Though the fund will initially be for just pounds 2m - with each partner providing half the cash - and will be initially limited to Scottish-based companies, 3I said that with a growing queue of unpolished companies unable to raise money elsewhere, the fund could grow fast.

Hazel Cameron, a senior investment executive at 3I, said: "If the number of phone calls we get from companies looking for just a small amount amount of cash - pounds 10,000 to pounds 100,000 - is any guide, I think this fund will grow significantly. This is just a taster to show our interest and determine demand. We see an awful lot of potential in the rest of the UK."

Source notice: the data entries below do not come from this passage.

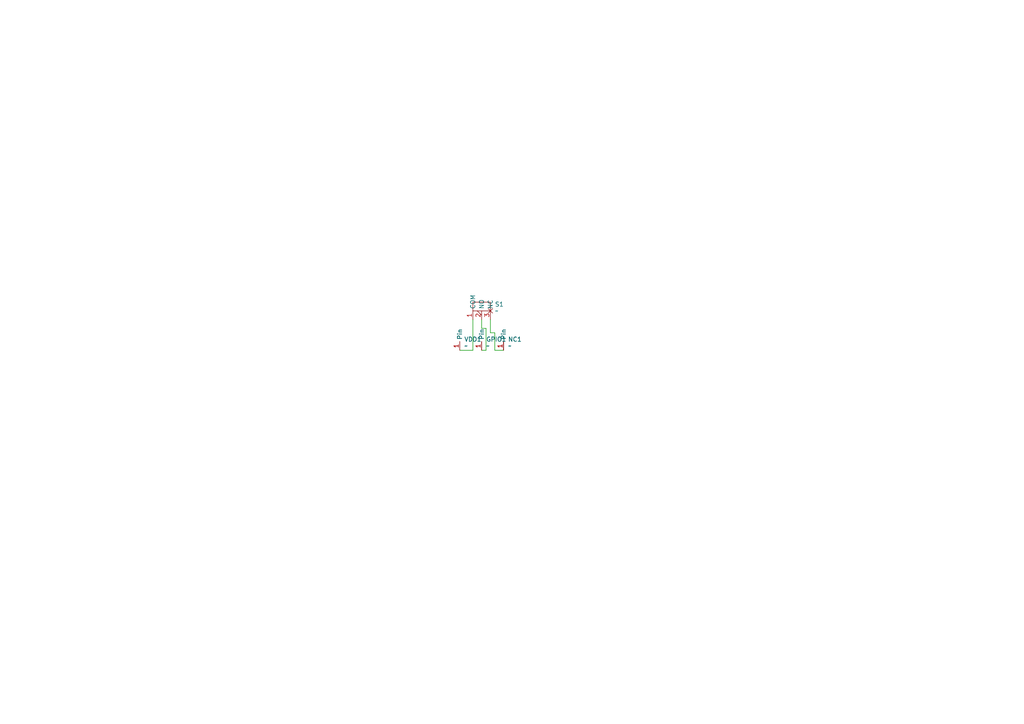
<source format=kicad_sch>
(kicad_sch
	(version 20231120)
	(generator "eeschema")
	(generator_version "8.0")
	(uuid "9bd3cab2-1200-43b6-a9a9-f34e6993f55d")
	(paper "A4")
	
	(wire
		(pts
			(xy 142.24 92.71) (xy 142.24 96.52)
		)
		(stroke
			(width 0)
			(type default)
		)
		(uuid "10565b03-4306-4ecb-b7f6-d1e72e0b096c")
	)
	(wire
		(pts
			(xy 143.51 96.52) (xy 143.51 101.6)
		)
		(stroke
			(width 0)
			(type default)
		)
		(uuid "1528f744-d959-40ce-a074-aca71498c71a")
	)
	(wire
		(pts
			(xy 140.97 101.6) (xy 139.7 101.6)
		)
		(stroke
			(width 0)
			(type default)
		)
		(uuid "26f7ce71-6102-4975-b706-b71e98d4c15c")
	)
	(wire
		(pts
			(xy 137.16 92.71) (xy 137.16 101.6)
		)
		(stroke
			(width 0)
			(type default)
		)
		(uuid "3a33145d-3082-43c7-9190-db2558e47e95")
	)
	(wire
		(pts
			(xy 137.16 101.6) (xy 133.35 101.6)
		)
		(stroke
			(width 0)
			(type default)
		)
		(uuid "5829027a-45a7-4ef9-89c2-63e1f7ea3d58")
	)
	(wire
		(pts
			(xy 140.97 95.25) (xy 140.97 101.6)
		)
		(stroke
			(width 0)
			(type default)
		)
		(uuid "5f5f5b07-ff7c-45c8-8216-5ed1284185dd")
	)
	(wire
		(pts
			(xy 139.7 95.25) (xy 140.97 95.25)
		)
		(stroke
			(width 0)
			(type default)
		)
		(uuid "7166b343-f54c-4efe-921f-c9c057f23672")
	)
	(wire
		(pts
			(xy 143.51 101.6) (xy 146.05 101.6)
		)
		(stroke
			(width 0)
			(type default)
		)
		(uuid "9452d2ec-a5e2-4d9d-99cd-757bf5d7a245")
	)
	(wire
		(pts
			(xy 142.24 96.52) (xy 143.51 96.52)
		)
		(stroke
			(width 0)
			(type default)
		)
		(uuid "f14944a0-98dc-4bce-b7ae-c3892c379583")
	)
	(wire
		(pts
			(xy 139.7 92.71) (xy 139.7 95.25)
		)
		(stroke
			(width 0)
			(type default)
		)
		(uuid "fc43ec78-8e38-46de-9805-b8f936afe344")
	)
	(symbol
		(lib_id "BardBarian_Symbols:Header_Pin")
		(at 146.05 101.6 0)
		(unit 1)
		(exclude_from_sim no)
		(in_bom yes)
		(on_board yes)
		(dnp no)
		(fields_autoplaced yes)
		(uuid "15f3c22a-bc3f-42f7-98e9-51b3fca5b2fa")
		(property "Reference" "NC1"
			(at 147.32 98.4249 0)
			(effects
				(font
					(size 1.27 1.27)
				)
				(justify left)
			)
		)
		(property "Value" "~"
			(at 147.32 100.33 0)
			(effects
				(font
					(size 1.27 1.27)
				)
				(justify left)
			)
		)
		(property "Footprint" "BardBarian_Footprints:Header"
			(at 146.05 101.6 0)
			(effects
				(font
					(size 1.27 1.27)
				)
				(hide yes)
			)
		)
		(property "Datasheet" ""
			(at 146.05 101.6 0)
			(effects
				(font
					(size 1.27 1.27)
				)
				(hide yes)
			)
		)
		(property "Description" ""
			(at 146.05 101.6 0)
			(effects
				(font
					(size 1.27 1.27)
				)
				(hide yes)
			)
		)
		(pin "1"
			(uuid "b3a4f010-caac-4173-9d3d-ccdd56d2db48")
		)
		(instances
			(project "MouseSwitchTest"
				(path "/9bd3cab2-1200-43b6-a9a9-f34e6993f55d"
					(reference "NC1")
					(unit 1)
				)
			)
		)
	)
	(symbol
		(lib_id "BardBarian_Symbols:Header_Pin")
		(at 139.7 101.6 0)
		(unit 1)
		(exclude_from_sim no)
		(in_bom yes)
		(on_board yes)
		(dnp no)
		(fields_autoplaced yes)
		(uuid "8465288a-958e-4fad-bb10-8d9810b3c3b3")
		(property "Reference" "GPIO1"
			(at 140.97 98.4249 0)
			(effects
				(font
					(size 1.27 1.27)
				)
				(justify left)
			)
		)
		(property "Value" "~"
			(at 140.97 100.33 0)
			(effects
				(font
					(size 1.27 1.27)
				)
				(justify left)
			)
		)
		(property "Footprint" "BardBarian_Footprints:Header"
			(at 139.7 101.6 0)
			(effects
				(font
					(size 1.27 1.27)
				)
				(hide yes)
			)
		)
		(property "Datasheet" ""
			(at 139.7 101.6 0)
			(effects
				(font
					(size 1.27 1.27)
				)
				(hide yes)
			)
		)
		(property "Description" ""
			(at 139.7 101.6 0)
			(effects
				(font
					(size 1.27 1.27)
				)
				(hide yes)
			)
		)
		(pin "1"
			(uuid "de0a9897-bc50-4092-b272-19e937774a02")
		)
		(instances
			(project "MouseSwitchTest"
				(path "/9bd3cab2-1200-43b6-a9a9-f34e6993f55d"
					(reference "GPIO1")
					(unit 1)
				)
			)
		)
	)
	(symbol
		(lib_id "BardBarian_Symbols:Header_Pin")
		(at 133.35 101.6 0)
		(unit 1)
		(exclude_from_sim no)
		(in_bom yes)
		(on_board yes)
		(dnp no)
		(fields_autoplaced yes)
		(uuid "975490ac-2f8d-4a36-90e2-7ad6a340ac14")
		(property "Reference" "VDD1"
			(at 134.62 98.4249 0)
			(effects
				(font
					(size 1.27 1.27)
				)
				(justify left)
			)
		)
		(property "Value" "~"
			(at 134.62 100.33 0)
			(effects
				(font
					(size 1.27 1.27)
				)
				(justify left)
			)
		)
		(property "Footprint" "BardBarian_Footprints:Header"
			(at 133.35 101.6 0)
			(effects
				(font
					(size 1.27 1.27)
				)
				(hide yes)
			)
		)
		(property "Datasheet" ""
			(at 133.35 101.6 0)
			(effects
				(font
					(size 1.27 1.27)
				)
				(hide yes)
			)
		)
		(property "Description" ""
			(at 133.35 101.6 0)
			(effects
				(font
					(size 1.27 1.27)
				)
				(hide yes)
			)
		)
		(pin "1"
			(uuid "0c8760e1-e3ca-4315-a2b3-d5f78e72fc21")
		)
		(instances
			(project "MouseSwitchTest"
				(path "/9bd3cab2-1200-43b6-a9a9-f34e6993f55d"
					(reference "VDD1")
					(unit 1)
				)
			)
		)
	)
	(symbol
		(lib_id "BardBarian_Symbols:Kailh_GM_4.0_Red_CMI126601D01")
		(at 139.7 88.9 0)
		(unit 1)
		(exclude_from_sim no)
		(in_bom yes)
		(on_board yes)
		(dnp no)
		(fields_autoplaced yes)
		(uuid "eb316437-1011-45e9-aa5e-7c06f0ee7fc9")
		(property "Reference" "S1"
			(at 143.51 88.2649 0)
			(effects
				(font
					(size 1.27 1.27)
				)
				(justify left)
			)
		)
		(property "Value" "~"
			(at 143.51 90.17 0)
			(effects
				(font
					(size 1.27 1.27)
				)
				(justify left)
			)
		)
		(property "Footprint" "BardBarian_Footprints:Kailh GM 4.0 Red CMI126601D01"
			(at 139.7 88.9 0)
			(effects
				(font
					(size 1.27 1.27)
				)
				(hide yes)
			)
		)
		(property "Datasheet" ""
			(at 139.7 88.9 0)
			(effects
				(font
					(size 1.27 1.27)
				)
				(hide yes)
			)
		)
		(property "Description" ""
			(at 139.7 88.9 0)
			(effects
				(font
					(size 1.27 1.27)
				)
				(hide yes)
			)
		)
		(pin "3"
			(uuid "45a3528f-542e-43b0-b2fa-3e78afb26d65")
		)
		(pin "2"
			(uuid "303a96e6-f2c3-4d1e-97f9-01edd928da04")
		)
		(pin "1"
			(uuid "c6c127f2-2c4b-4793-863e-35c6d1868079")
		)
		(instances
			(project "MouseSwitchTest"
				(path "/9bd3cab2-1200-43b6-a9a9-f34e6993f55d"
					(reference "S1")
					(unit 1)
				)
			)
		)
	)
	(sheet_instances
		(path "/"
			(page "1")
		)
	)
)
</source>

The fund highlights a rise in the number of business angels financing high technology businesses in the UK and filling gaps left by the banks and venture capital firms. A report out this week from Southhampton University concluded that there are around 18,000 active business angels in the UK, investing about pounds 500m in almost 4,000 businesses each year, but called on the Government to give greater support to the business angels and stimulate efforts to help more small businesses prepare themselves for outside investment.

According to Ms Cameron, this is one of the key reasons behind the UK's relatively underdeveloped hi-tech sector compared to the US. "We have so many good technology companies that never make it because they can't raise small money. These companies are not polished, they often don't have full management teams. They don't know the minimum amount of work needed to prepare themselves to attract investment."

Some of that expertise is coming to the UK, however. Hambrecht & Quist, a leading underwriter of European hi-tech stocks began its second European conference yesterday showcasing over 70 of the most promising of Europe's IT companies to fund managers. Josh Rafner, managing director of H&Q's international investment banking arm said that funding of IT companies across Europe was becoming more sophisticated as dedicated IT stock markets like the pan-European exchange Easdaq and France's Nouveau Marche opened up.

"People ask where is the Bill Gates of Europe and where is Europe's Silicon Valley. But I see a renaissance in the European IT sector," he said. "What has historically been lacking is good early stage financing and the entrepreneurial company building skills which have flourished in the US.

"There is more and more sophisticated venture capital available, stimulated by increasing access to public markets for high technology companies. Without an exit opportunity there is no early stage financing."

Mr Rafner said that there was a strong investor appetite from US investors in European IT stocks. "We have recognised the emergence of better companies, better technologies and better entrepreneurs," he said.